Schaden/Lisa was a perverse creature, he decided, or maybe the medium of the internet brought that out in her. Whatever the case, at lunch she’d been almost overwhelming in her openness and emotion, but now, over the net, she reverted to her cool and elusive persona.
She had said at lunch how intense the internet seemed. Maybe she needed to put up a kind of verbal wall when she participated in the place, and some of the dry wit and cutting remarks she made about or to others on the medium were at least partially a form of self-protection. This was of little matter because they were still sharp and hysterically funny. They always hit their mark. She’d practically driven some of the weaker forum members to contemplating suicide. A good thing too, thought David, they’d be no great loss to the world.
His own cruelty astounded him sometimes, and his tendency to display it more and more on the net, possibly due to implicit encouragement from Schaden, was teaching him something he did not know about himself.

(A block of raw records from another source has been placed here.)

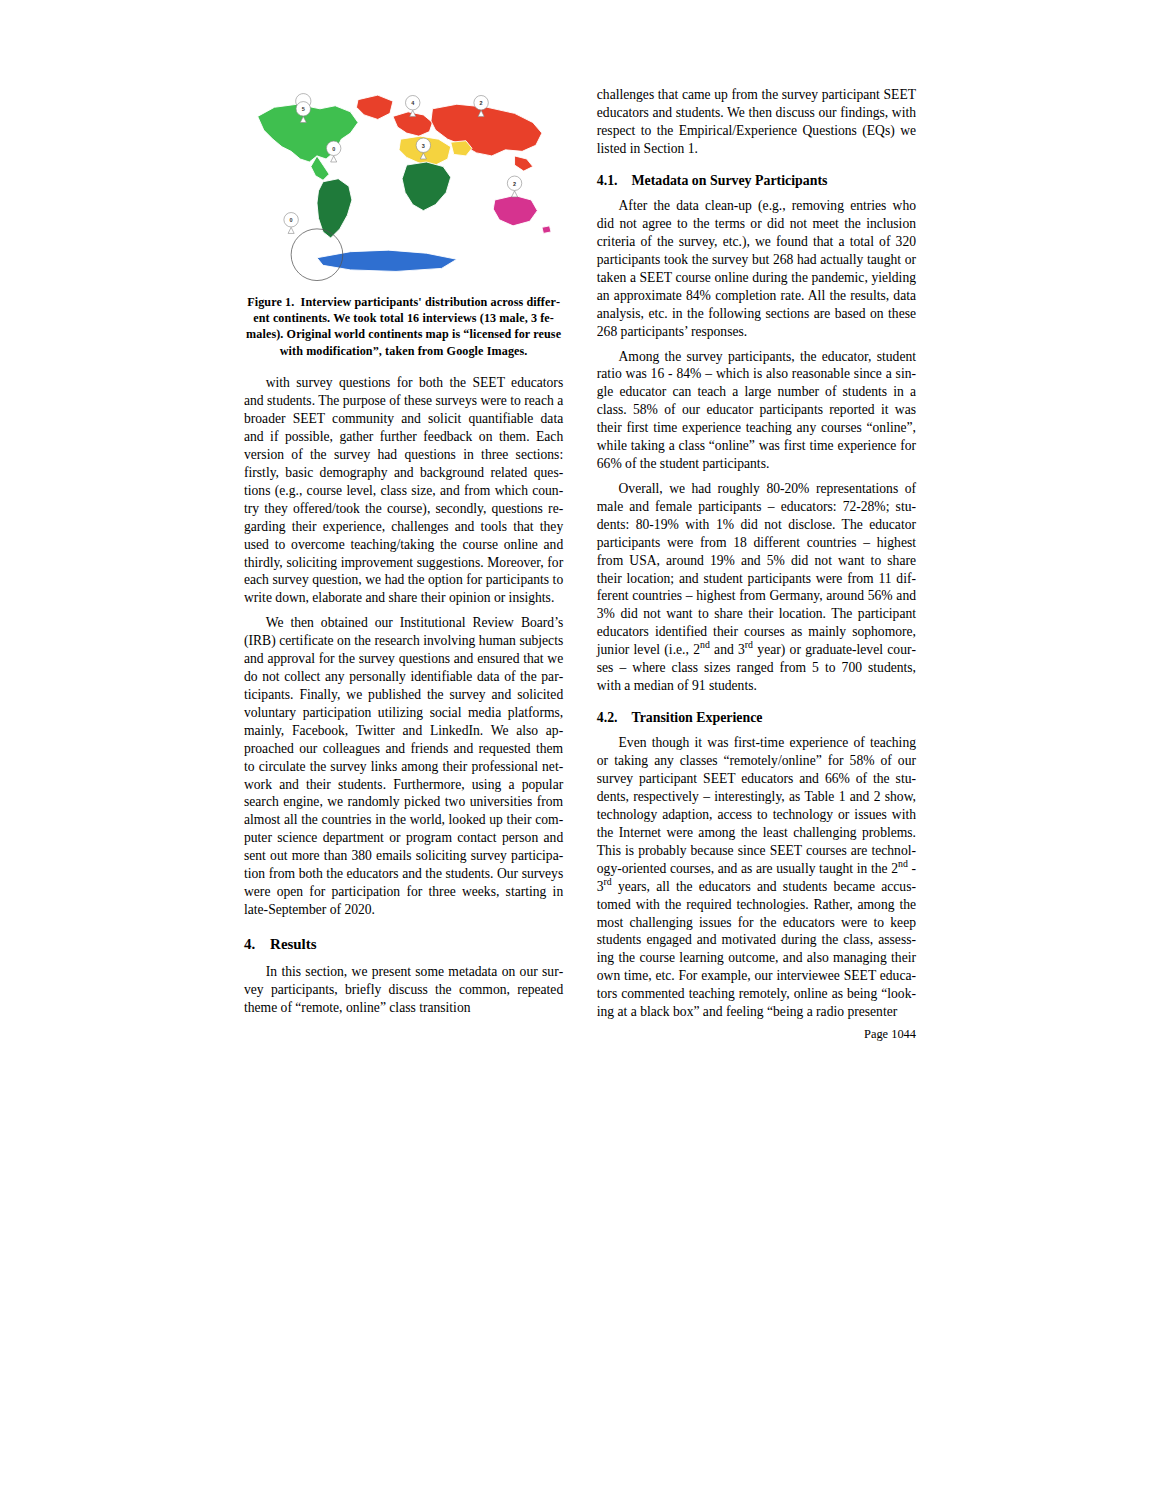5 4 2 3 0 0 2
Figure 1. Interview participants' distribution across different continents. We took total 16 interviews (13 male, 3 females). Original world continents map is “licensed for reuse with modification”, taken from Google Images.
with survey questions for both the SEET educators and students. The purpose of these surveys were to reach a broader SEET community and solicit quantifiable data and if possible, gather further feedback on them. Each version of the survey had questions in three sections: firstly, basic demography and background related questions (e.g., course level, class size, and from which country they offered/took the course), secondly, questions regarding their experience, challenges and tools that they used to overcome teaching/taking the course online and thirdly, soliciting improvement suggestions. Moreover, for each survey question, we had the option for participants to write down, elaborate and share their opinion or insights.
We then obtained our Institutional Review Board’s (IRB) certificate on the research involving human subjects and approval for the survey questions and ensured that we do not collect any personally identifiable data of the participants. Finally, we published the survey and solicited voluntary participation utilizing social media platforms, mainly, Facebook, Twitter and LinkedIn. We also approached our colleagues and friends and requested them to circulate the survey links among their professional network and their students. Furthermore, using a popular search engine, we randomly picked two universities from almost all the countries in the world, looked up their computer science department or program contact person and sent out more than 380 emails soliciting survey participation from both the educators and the students. Our surveys were open for participation for three weeks, starting in late-September of 2020.
4. Results
In this section, we present some metadata on our survey participants, briefly discuss the common, repeated theme of “remote, online” class transition
challenges that came up from the survey participant SEET educators and students. We then discuss our findings, with respect to the Empirical/Experience Questions (EQs) we listed in Section 1.
4.1. Metadata on Survey Participants
After the data clean-up (e.g., removing entries who did not agree to the terms or did not meet the inclusion criteria of the survey, etc.), we found that a total of 320 participants took the survey but 268 had actually taught or taken a SEET course online during the pandemic, yielding an approximate 84% completion rate. All the results, data analysis, etc. in the following sections are based on these 268 participants’ responses.
Among the survey participants, the educator, student ratio was 16 - 84% – which is also reasonable since a single educator can teach a large number of students in a class. 58% of our educator participants reported it was their first time experience teaching any courses “online”, while taking a class “online” was first time experience for 66% of the student participants.
Overall, we had roughly 80-20% representations of male and female participants – educators: 72-28%; students: 80-19% with 1% did not disclose. The educator participants were from 18 different countries – highest from USA, around 19% and 5% did not want to share their location; and student participants were from 11 different countries – highest from Germany, around 56% and 3% did not want to share their location. The participant educators identified their courses as mainly sophomore, junior level (i.e., 2nd and 3rd year) or graduate-level courses – where class sizes ranged from 5 to 700 students, with a median of 91 students.
4.2. Transition Experience
Even though it was first-time experience of teaching or taking any classes “remotely/online” for 58% of our survey participant SEET educators and 66% of the students, respectively – interestingly, as Table 1 and 2 show, technology adaption, access to technology or issues with the Internet were among the least challenging problems. This is probably because since SEET courses are technology-oriented courses, and as are usually taught in the 2nd - 3rd years, all the educators and students became accustomed with the required technologies. Rather, among the most challenging issues for the educators were to keep students engaged and motivated during the class, assessing the course learning outcome, and also managing their own time, etc. For example, our interviewee SEET educators commented teaching remotely, online as being “looking at a black box” and feeling “being a radio presenter
Page 1044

I am a cruel man, he thought. I am also a clever man. My honesty is brutal, but still honest nonetheless. I am smarter than these people. If they would commune with me, they must deal with me. As Schaden said ‘if they presume to be one of us, they better actually be one of us.’
It was harsh but fair. The internet reflected life, after all, and life was not equal – class systems abounded everywhere. The beauty of the internet, and its virtual anonymity, was that provided you were monied enough to have access to the net itself, who you were and what you earned and what family you came from counted for practically nothing. It was all down to your skill, your intelligence, your rat cunning and your determination. If you were brave enough to be honest, and smart enough to be insightful, you had good timing and weren’t afraid of a good fight, you ruled.
It wasn’t like the hierarchy in his office. Even when you were good in accountancy – in fact even if you were brilliant at it, like he was – you had to finesse office politics, deal with the innate and ubiquitous nepotism of the private sector, and often just wait out the turn of tenure. And for what? Your own company car? A bigger office with a better view? Your own secretary? Better commissions? All had their place, but he was a man in a hurry, a man who craved the immediacy of applause for his comedy, or the social elevation which was unique to the internet.
It may be the only true meritocracy, he thought to himself. The place where you are entirely left to your own devices, your own wits, and you sick or swim, survive or fall, on your own words and thoughts alone.
He and Schaden flew above the others and found each other. They were tied in the complicity that was nothing but their mutual, recognized superiority. It was very satisfying, and would only be better if she would relax more with him. She’d said she felt the communion with him, that it was unique only to him. They talked privately in chat rooms. No-one else was there. She would need to be encouraged to recognize this, that there need be no hiding between equals.
David was content, even despite his impatience. He knew this would all come in time. Each time she agreed to meet, he’d bring it closer. Each time they grew closer, he’d make more demands. Eventually she’d come to see things his way.
She had to, it was inevitable, they were so alike.